KishiryuOh Five KnightsKing KishiryuOh

The mecha assortment suffer from a similar problem of there being too much to keep track of, but there’s a number of other problems that come along with this Sentai staple as well. To preface, the mecha battles do look as good as people say for the most. All the robots have being designed to be more athletic than usual, allowing them to charge at enemies and develop better choreographed battles in more open spaces. In typical fashion the show does throw the very best ones at the beginning and it’s a downward curve from there, but at least they look good. Yet again both the number and combinations just stop any of them from feeling special, and even with the great visuals the mecha fights still struggle to get out of feeling obligatory rather than necessary. And while Ryusoulger is able to create a good team dynamic on the ground level, it certainly can’t when it comes to the mecha fights. The whole point of combinations feel lost when a robot can be piloted by just one or two team members, and although it technically allows for more robots to be piloted into battle (which works especially well for the finale) that sense of unity just isn’t there.

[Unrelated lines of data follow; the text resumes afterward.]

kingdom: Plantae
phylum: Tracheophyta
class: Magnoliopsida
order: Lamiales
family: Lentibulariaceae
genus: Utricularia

At its very best Kishiryu Sentai Ryusoulger has some of the best mini-arcs and singular episodes that Super Sentai has produced in years, but at its worst it’s a painfully slow series completely lacking in overall direction. It's a series of high highs and low lows, spending the majority of its running time aimless but managing to clamour back a lot of good faith for its climax. Given how inconsequential much of it feels, it's one of the few times it feels like a Super Sentai series would genuinely benefit from being abridged down to simply its core episodes. Ryusoulger isn't quite the downward curve Lupinranger vs Patranger ended up being, but it certainly isn't the revitalisation the franchise is in desperate need of either. Will Mashin Sentai Kiramager finally be the one that does the trick?


M said...

I could smell Gaisoulg Identidy miles before the reveal episode

Anonymous said...

My Shiny Toys Robots (Alex). Are you gonna do a Mashin Sentai Kiramager First Impressions of Episode Zero or the First Episode?

Alex said...

I will indeed! Was waiting for the first episode to be subbed and then I’ll do them together in one piece, probably going up on Tuesday!

Stephen Cassat said...

I honestly thought Ryusoulger was pretty darn good. Characters were nice, suit designs were great, and the story was good in its own right. Koh and Canalo were my favorite characters, but suit design wise, it's a tie between Bamba and Canalo.

Unknown said...

Ryusoulger was a mistake

Chengkeng said...

The show was a great hit, the story, characters, monsters they all were good. Each episode gives every character time to shine. I would rate the show 5 out of 5.

Stephen Cassat said...

Hey Alex, quick question. Out of the 4 Dino sentai, which one to you is the strongest?

Alex said...

I haven’t watched Abaranger properly yet so can’t comment on that one, but of the three I’ve seen Id say Zyu slightly edges the other two out. I’ve heard very positive things about Aba though so I’m quite excited to finally get to that.

Lucas said...

Ryusoulger is the epitome of "scraping the bottom of the barrel". You can tell Toei were left with no ideas after trying to be innovative with LuPat.

TokufanZ said...

Can't wait for your impressions on Abaranger. That's a quite unique sentai. I love your reviews, agree with most of them. Abaranger brings me some various feelings, so I'm curious if you'll, for example, love it of find it weird.